For the second part of our investigation, we will be investigating daily mean flow data for the Mad River, which is a tributary to the Winooski River in Vermont. It has its headwaters in Granville Gulf, then flows north through the towns of Warren, Waitsfield, and Moretown before entering the Winooski River just downstream from Middlesex.

This set contains flow data from 1929 to 2015.

```{r}
df_mad <- read_csv("Mad.csv")
head(df_mad)
```

We would like to create a plot of the frequency by year (from year 1990 through 2015) when discharge exceeded the 95Th percentile (940 cfs).

We must select only rows with discharge value > 940 cfs and subset the data for the years 1990 to 2015:

```{r}
df_mad$Date <- format(as.Date(df_mad$Date, format="%m/%d/%Y"),"%Y") # we are only interested in indexing data by year

df_exceed <- df_mad %>% 
  filter(Discharge > 940) %>%
  filter(Date >= 1990 & Date <= 2015)
```

Finally, we can create our barplot:

```{r}
ggplot(data = df_exceed, aes(x = factor(Date))) +
  geom_bar(fill = "darkblue") + 
  theme(axis.text.x = element_text(angle = 90, hjust = 1)) + 
  labs(x = "Year", title = "95th Percentile Discharge Exceedences")
```

Next, we would like to fit a linear regression model to the record of days per year.

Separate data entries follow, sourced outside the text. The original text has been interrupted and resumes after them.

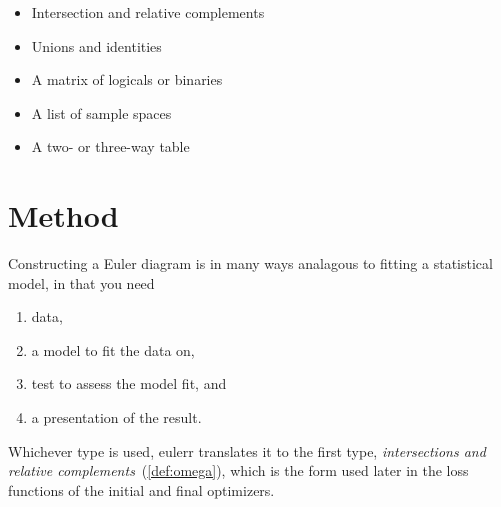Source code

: \documentclass[a4paper,nofonts,nobib,titlepage,justified,marginals=raggedouter,nohyper]{tufte-handout}\usepackage[]{graphicx}\usepackage[]{color}
\newcommand{\pkg}[1]{{\fontseries{b}\selectfont #1}}
\begin{document}
\begin{itemize}
\item Intersection and relative complements
\item Unions and identities
\item A matrix of logicals or binaries
\item A list of sample spaces
\item A two- or three-way table 
\end{itemize}

\section{Method}

Constructing a Euler diagram is in many ways analagous to fitting a
statistical model, in that you need
\begin{enumerate}
\item data,
\item a model to fit the data on,
\item test to assess the model fit, and
\item a presentation of the result.
\end{enumerate}
Whichever type is used, \pkg{eulerr} translates it
to the first type, \emph{intersections and relative complements}~(\cref{def:omega}),
which is the form used later in the loss functions of the initial and final optimizers.
\end{document}
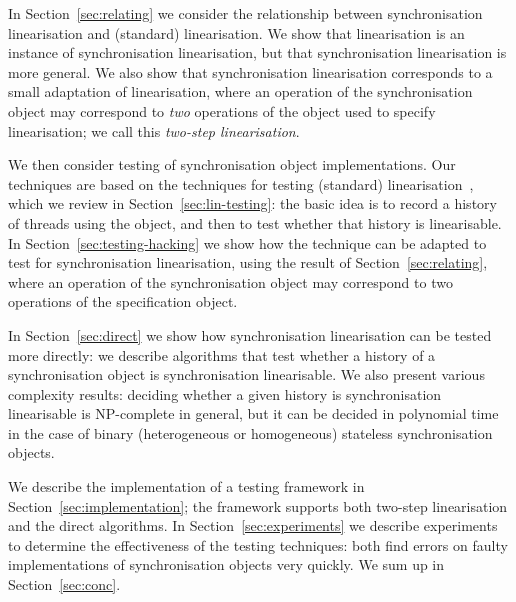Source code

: In Section~\ref{sec:relating} we consider the relationship between
synchronisation linearisation and (standard) linearisation.  We show that
linearisation is an instance of synchronisation linearisation, but that
synchronisation linearisation is more general.  We also show that
synchronisation linearisation corresponds to a small adaptation of
linearisation, where an operation of the synchronisation object may correspond
to \emph{two} operations of the object used to specify linearisation; we call
this \emph{two-step linearisation}.

We then consider testing of synchronisation object implementations.  Our
techniques are based on the techniques for testing (standard)
linearisation~\cite{gavin:lin-testing}, which we review in
Section~\ref{sec:lin-testing}: the basic idea is to record a history of
threads using the object, and then to test whether that history is
linearisable.
%
In Section~\ref{sec:testing-hacking} we show how the technique can be adapted
to test for synchronisation linearisation, using the result of
Section~\ref{sec:relating}, where an operation of the synchronisation object
may correspond to two operations of the specification object.  

In Section~\ref{sec:direct} we show how synchronisation linearisation can be
tested more directly: we describe algorithms that test whether a history of a
synchronisation object is synchronisation linearisable.  We also present
various complexity results: deciding whether a given history is
synchronisation linearisable is NP-complete in general, but it can be decided
in polynomial time in the case of binary (heterogeneous or homogeneous)
stateless synchronisation objects.  


We describe the implementation of a testing framework in
Section~\ref{sec:implementation}; the framework supports both two-step
linearisation and the direct algorithms.  In Section~\ref{sec:experiments} we
describe experiments to determine the effectiveness of the testing techniques:
both find errors on faulty implementations of synchronisation objects very
quickly.  We sum up in Section~\ref{sec:conc}.

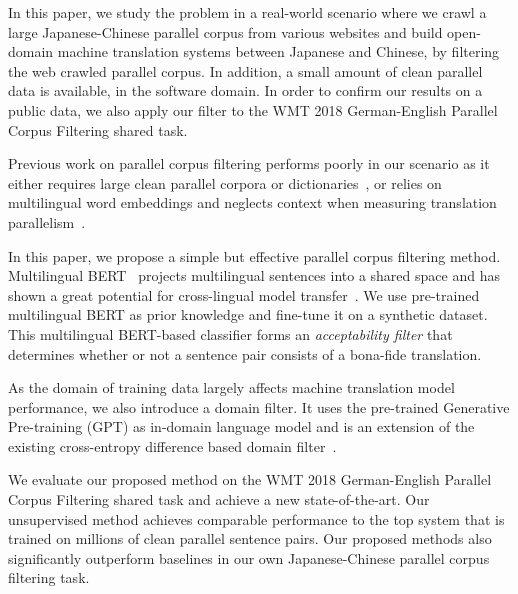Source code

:\documentclass[11pt,a4paper]{article}
\begin{document}
In this paper, we study the problem in a real-world scenario where we crawl a large Japanese-Chinese parallel corpus from various websites and build open-domain machine translation systems between Japanese and Chinese, by filtering the web crawled parallel corpus. In addition, a small amount of clean parallel data is available, in the software domain.  In order to confirm our results on a public data, we also apply our filter to the WMT 2018 German-English Parallel Corpus Filtering shared task.

Previous work on parallel corpus filtering performs poorly in our scenario as it either requires large clean parallel corpora or dictionaries~\cite{xu2017zipporah,artetxe2018margin,junczys2018dual,chaudhary2019low}, or relies on multilingual word embeddings and neglects context when measuring translation parallelism~\cite{hangya2018unsupervised}.




In this paper, we propose a simple but effective parallel corpus filtering method.
Multilingual BERT~\cite{devlin2018bert} projects multilingual sentences into a shared space and has shown a great potential for cross-lingual model transfer~\cite{pires2019multilingual}. We use pre-trained multilingual BERT as prior knowledge
and fine-tune it on a synthetic dataset. 
This multilingual BERT-based classifier forms an {\em acceptability filter} that determines whether or not a sentence pair consists of a bona-fide translation.

As the domain of training data largely affects machine translation model performance, we also introduce a domain filter. It uses the pre-trained Generative Pre-training (GPT) as in-domain language model and is an extension of the existing cross-entropy difference based domain filter~\cite{moore-lewis-2010-intelligent,junczys2018dual}.

We evaluate our proposed method on the WMT 2018 German-English Parallel Corpus Filtering shared task and achieve a new state-of-the-art. Our unsupervised method achieves comparable performance to the top system that is trained on millions of clean parallel sentence pairs. Our proposed methods also significantly outperform baselines in our own Japanese-Chinese parallel corpus filtering task. 
\end{document}
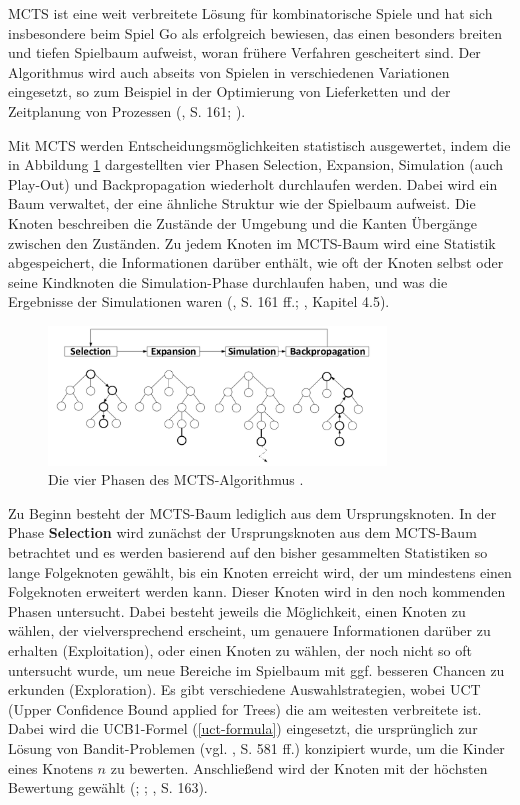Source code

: MCTS ist eine weit verbreitete Lösung für kombinatorische Spiele und hat sich insbesondere beim Spiel Go als erfolgreich bewiesen, das einen besonders breiten und tiefen Spielbaum aufweist, woran frühere Verfahren gescheitert sind. Der Algorithmus wird auch abseits von Spielen in verschiedenen Variationen eingesetzt, so zum Beispiel in der Optimierung von Lieferketten und der Zeitplanung von Prozessen (\cite{Russell.2020}, S. 161; \cite{Browne.2012}).


Mit MCTS werden Entscheidungsmöglichkeiten statistisch ausgewertet, indem die in Abbildung \ref{fig:f27} dargestellten vier Phasen Selection, Expansion, Simulation (auch Play-Out) und Backpropagation wiederholt durchlaufen werden. Dabei wird ein Baum verwaltet, der eine ähnliche Struktur wie der Spielbaum aufweist. Die Knoten beschreiben die Zustände der Umgebung und die Kanten Übergänge zwischen den Zuständen. Zu jedem Knoten im MCTS-Baum wird eine Statistik abgespeichert, die Informationen darüber enthält, wie oft der Knoten selbst oder seine Kindknoten die Simulation-Phase durchlaufen haben, und was die Ergebnisse der Simulationen waren (\cite{Russell.2020}, S. 161 ff.; \cite{Ferguson.January2019}, Kapitel 4.5).

\begin{figure}[ht!]%
	\includegraphics[width=0.8\textwidth, center]{Bilder/mcts-phases.png}
	\caption[Die vier Phasen des MCTS-Algorithmus.]{Die vier Phasen des MCTS-Algorithmus \cite{Swiechowski.2021}.}
	\label{fig:f27}
\end{figure}

Zu Beginn besteht der MCTS-Baum lediglich aus dem Ursprungsknoten. In der Phase \textbf{Selection} wird zunächst der Ursprungsknoten aus dem MCTS-Baum betrachtet und es werden basierend auf den bisher gesammelten Statistiken so lange Folgeknoten gewählt, bis ein Knoten erreicht wird, der um mindestens einen Folgeknoten erweitert werden kann. Dieser Knoten wird in den noch kommenden Phasen untersucht. Dabei besteht jeweils die Möglichkeit, einen Knoten zu wählen, der vielversprechend erscheint, um genauere Informationen darüber zu erhalten (Exploitation), oder einen Knoten zu wählen, der noch nicht so oft untersucht wurde, um neue Bereiche im Spielbaum mit ggf. besseren Chancen zu erkunden (Exploration). Es gibt verschiedene Auswahlstrategien, wobei UCT (Upper Confidence Bound applied for Trees) die am weitesten verbreitete ist. Dabei wird die UCB1-Formel (\ref{uct-formula}) eingesetzt, die ursprünglich zur Lösung von Bandit-Problemen (vgl. \cite{Russell.2020}, S. 581 ff.) konzipiert wurde, um die Kinder eines Knotens $n$ zu bewerten. Anschließend wird der Knoten mit der höchsten Bewertung gewählt (\cite{Kocsis.2006}; \cite{Browne.2012}; \cite{Russell.2020}, S. 163).


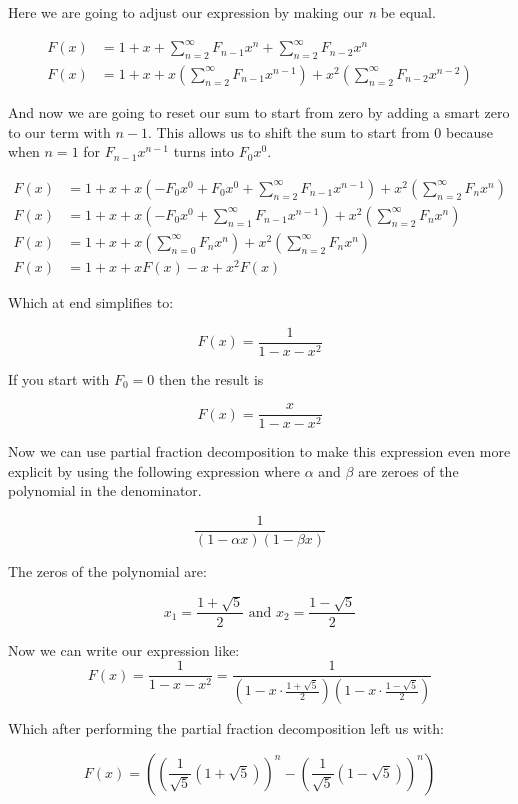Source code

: Here we are going to adjust our expression by making our \emph{n} be equal.

\begin{align*}
    F(x) &= 1 + x + \sum_{n = 2}^{\infty} F_{n -1} x^{n} + \sum_{n = 2}^{\infty} F_{n - 2}x^n \\ 
    F(x) &= 1 + x + x \left( \sum_{n = 2}^{\infty} F_{n -1} x^{n-1}\right) + x^2 \left( \sum_{n = 2}^{\infty} F_{n -2} x^{n-2}\right)
\end{align*}

And now we are going to reset our sum to start from zero by adding a smart zero to our term with 
\(n - 1\). This allows us to shift the sum to start from 0 because when \(n = 1\) for 
\(F_{n - 1}x^{n - 1}\) turns into \(F_0 x^0\).

\begin{align*}
    F(x) &= 1 + x + x \left( -F_{0}x^0 + F_{0}x^0 + \sum_{n = 2}^{\infty} F_{n-1} x^{n-1}\right) + x^2 \left( \sum_{n = 2}^{\infty} F_{n} x^{n}\right)\\
    F(x) &= 1 + x + x \left( -F_{0}x^0 + \sum_{n = 1}^{\infty} F_{n-1} x^{n-1}\right) + x^2 \left( \sum_{n = 2}^{\infty} F_{n} x^{n}\right)\\
    F(x) &= 1 + x + x \left( \sum_{n = 0}^{\infty} F_{n} x^{n}\right) + x^2 \left( \sum_{n = 2}^{\infty} F_{n} x^{n}\right)\\
    F(x) &= 1 + x + x F(x) - x + x^2 F(x)
\end{align*}

Which at end simplifies to:

\[
    F(x) = \frac{1}{1 - x - x^2}
\]

If you start with \(F_0 = 0\) then the result  is

\[
    F(x) = \frac{x}{1 - x - x^2}
\]


Now we can use partial fraction decomposition to make this expression even more explicit
by using the following expression where \(\alpha\) and \(\beta\) are zeroes of the polynomial in the
denominator.

\[
    \frac{1}{\left(1 - \alpha x\right)\left(1 - \beta x\right)}
\]

The zeros of the polynomial are:

\[
    x_1 = \frac{1 + \sqrt{5}}{2} \text{ and }  x_2 = \frac{1 - \sqrt{5}}{2}    
\]


Now we can write our expression like:
\[
    F(x) = \frac{1}{1 - x - x^2} = \frac{1}{\left(1 - x \cdot \frac{1 + \sqrt{5}}{2}\right)\left(1 - x 
    \cdot \frac{1 - \sqrt{5}}{2}\right)}
\]

Which after performing the partial fraction decomposition left us with:

\[
    F(x) = \left( {\left( \frac{1}{\sqrt{5}} (1 + \sqrt{5}) \right)}^n - {\left( \frac{1}{\sqrt{5}} 
    (1 - \sqrt{5}) \right)}^n \right)
\]

\QED


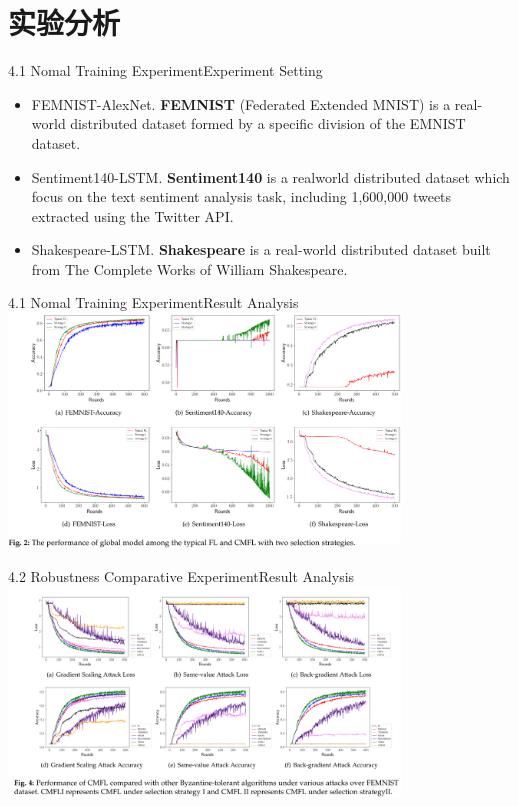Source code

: \documentclass{sintefbeamer}
\theoremstyle{definition}
\begin{document}
\section{实验分析}

\begin{frame}{4.1 Nomal Training Experiment}{Experiment Setting}
	\begin{itemize}
\item[1)] FEMNIST-AlexNet. \textbf{FEMNIST} (Federated Extended MNIST) is a real-world distributed dataset formed by a specific division of the EMNIST dataset. 
\item[2)] Sentiment140-LSTM. \textbf{Sentiment140} is a realworld distributed dataset which focus on the text sentiment analysis task, including 1,600,000 tweets extracted using the Twitter API. 
\item[3)] Shakespeare-LSTM. \textbf{Shakespeare} is a real-world distributed dataset built from The Complete Works of William Shakespeare. 
\end{itemize}
\end{frame}

\begin{frame}{4.1 Nomal Training Experiment}{Result Analysis}
	\includegraphics[width=0.78\textwidth]{images/exp_fig2}
\end{frame}

%	



\begin{frame}{4.2 Robustness Comparative Experiment}{Result Analysis}
	\includegraphics[width=0.78\textwidth]{images/exp_fig4}
\end{frame}
\end{document}

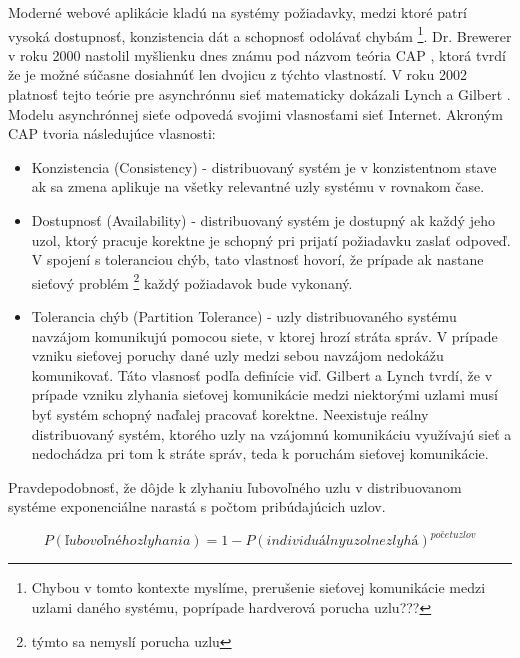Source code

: \documentclass[11pt,twoside,a4paper]{book}
\begin{document}
Moderné webové aplikácie kladú na systémy požiadavky, medzi ktoré patrí vysoká dostupnosť, konzistencia dát a schopnosť odolávať chybám \footnote{Chybou v tomto kontexte myslíme, prerušenie sieťovej komunikácie medzi uzlami daného systému, poprípade hardverová porucha uzlu???}. Dr. Brewerer v roku 2000 nastolil myšlienku dnes známu pod názvom teória CAP \cite{BrewerCAP}, ktorá tvrdí že je možné súčasne dosiahnúť len dvojicu z týchto vlastností. V roku 2002 platnosť tejto teórie pre asynchrónnu sieť matematicky dokázali Lynch a Gilbert \cite{LynchCAP}. Modelu asynchrónnej sieťe odpovedá svojimi vlasnosťami sieť Internet. Akroným CAP tvoria následujúce vlasnosti:
\begin{itemize}
 \item 
  Konzistencia (Consistency) - distribuovaný systém je v konzistentnom stave ak sa zmena aplikuje na všetky relevantné uzly systému v rovnakom čase. 
  \item
  Dostupnosť (Availability) - distribuovaný systém je dostupný ak každý jeho uzol, ktorý pracuje korektne je schopný pri prijatí požiadavku zaslať odpoveď. V spojení s toleranciou chýb, tato vlastnosť hovorí, že prípade ak nastane sieťový problém \footnote{týmto sa nemyslí porucha uzlu} každý požiadavok bude vykonaný.
\item
  Tolerancia chýb (Partition Tolerance) - uzly distribuovaného systému navzájom komunikujú pomocou siete, v ktorej hrozí stráta správ. V prípade vzniku sieťovej poruchy dané uzly medzi sebou navzájom nedokážu komunikovať. Táto vlasnosť podľa definície viď. Gilbert a Lynch tvrdí, že v prípade vzniku zlyhania sieťovej komunikácie medzi niektorými uzlami musí byť systém schopný naďalej pracovať korektne. Neexistuje reálny distribuovaný systém, ktorého uzly na vzájomnú komunikáciu využívajú sieť a nedochádza pri tom k stráte správ, teda k poruchám sieťovej komunikácie.
\end{itemize}

Pravdepodobnosť, že dôjde k zlyhaniu ľubovoľného uzlu v distribuovanom systéme exponenciálne narastá s počtom pribúdajúcich uzlov.

$$P(ľubovoľného zlyhania) = 1 - P(individuálny uzol nezlyhá)^{počet uzlov}$$
\end{document}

First, we will create new data frame to contain only the year column and the frequencies (instead of the year column and actual discharge values that are greater than the 95th percentile as we have before):

```{r}
df_freq <- as.data.frame(table(df_exceed$Date))
```

Is this data normally distributed? Let's conduct the Shapiro-Wilks Test for Normality:

```{r}
shapiro.test(df_freq$Freq)
```

Because the p-value = 0.2372 and alpha = 0.05, we fail to reject null. Let's check the Q-Q plot to further ensure that the data is normally distributed:

```{r}
ggplot(df_freq, aes(sample = Freq)) + 
  stat_qq() +
  geom_qq_line(col = "blue") + 
  labs(x = "Theoretical Quantiles",
       y = "95th Percentile Discharge Exceedences")
```

Yes, the data seems to pass the visual inspection from a Q-Q plot. Despite fitting a normal distribution, a parametric model is not valid for interpretation of trend. Why? Because the data is not independent due to temporal dependence. 

LOWESS (Locally Weighted Scatterplot Smoothing) Models are a great tool in regression analyses for creating line through timeplots to visualize relationships between variables and foresee trends. Let's fit a LOWESS model to the frequency of days per year:

```{r}
ggplot(data = df_freq, aes(x = as.numeric(Var1), y = Freq)) +
  geom_point() +
  geom_smooth(span=1/3, se = FALSE) + 
  theme(axis.text.x = element_text(angle = 90, hjust = 1)) + 
  labs(x = "Year", title = "95th Percentile Discharge Exceedences")
```

Is a trend evident? It is not too clear. From visual inspection, it appears as though the frequency of flow exceedences above the 95th percentile might be increasing. We choose the Mann-Kendall statistical test to characterize significance of the trend. This test is a non-parametric test used to identify a trend in a series:

```{r}
MannKendall(df_freq$Freq)
```

Because the null hypothesis of the Mann-Kendall test states that there is no trend in the series, the results show that we must fail to reject the null (tau = 0.15, p = 0.29). At the 95% confidence level, there is not enough evidence to suggest that there is a trend in the series.